A computer-implemented method for operating a device, the method comprising:
disabling a function of an operating system in a device;
presenting an advertisement in the device while the function is disabled;
and enabling the function in response to the advertisement ending.
So reads the first claim from a patent application that Apple recently filed (with Steve Jobs as first inventor, no less!) for technology to deliver a rather compelling ad-supported business model. Or perhaps the better word is compulsory. You can read an analysis by Randall Stross in the New York Times.
I agree with Stross that it’s hard to imagine Apple ever implementing the technology described by the patent application–indeed, Apple has been one of the few success stories for paid digital content models. That said, the approach does feel like at least one endpoint for the ad-supported model–it guarantees the advertisers the attention that they are paying for by subsidizing content or services.

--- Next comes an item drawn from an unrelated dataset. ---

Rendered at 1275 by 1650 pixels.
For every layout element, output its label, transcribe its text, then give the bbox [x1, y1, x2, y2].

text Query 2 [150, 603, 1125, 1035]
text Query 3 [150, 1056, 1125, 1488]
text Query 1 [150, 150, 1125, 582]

The advertising business is a bit more top of mind for me, now that it pays my salary. Google’s approach, however, follows the aphorism that honey catches more flies than vinegar: it tries to target ads well enough that users want to click on them, rather than to simply endure them as a cost of subsidizing free services. Google’s revenue (and the popularity of PPC models in general) is a testament to the success of this approach, my occasional rant notwithstanding.
In general, the industry seems to have found a compromise in how aggressively to push ads at users. Users can safely ignore (or even block) sponsored links, but few people do. Pre-roll ads on video sites (i.e., advertising before a video starts) are more invasive, but a number of sites let users skip them. You can read why the YouTube folks are testing this approach. Advertisers–or at least ad-supported services–seem to recognize that they can’t cross the line between pursuing users’ attention and annoying users to the point of alienation.
Still, technology like Apple’s patent application describes shows that it is possible for the ad-supported model to take a more more aggressive approach. Part of me wonders if more aggressive ad-supported models would revitalize paid content models, as users would stop perceiving the former as free. But I suspect that the gentler ad-supported model is here to stay, and that it will continue to strive toward the point of optimal effectiveness.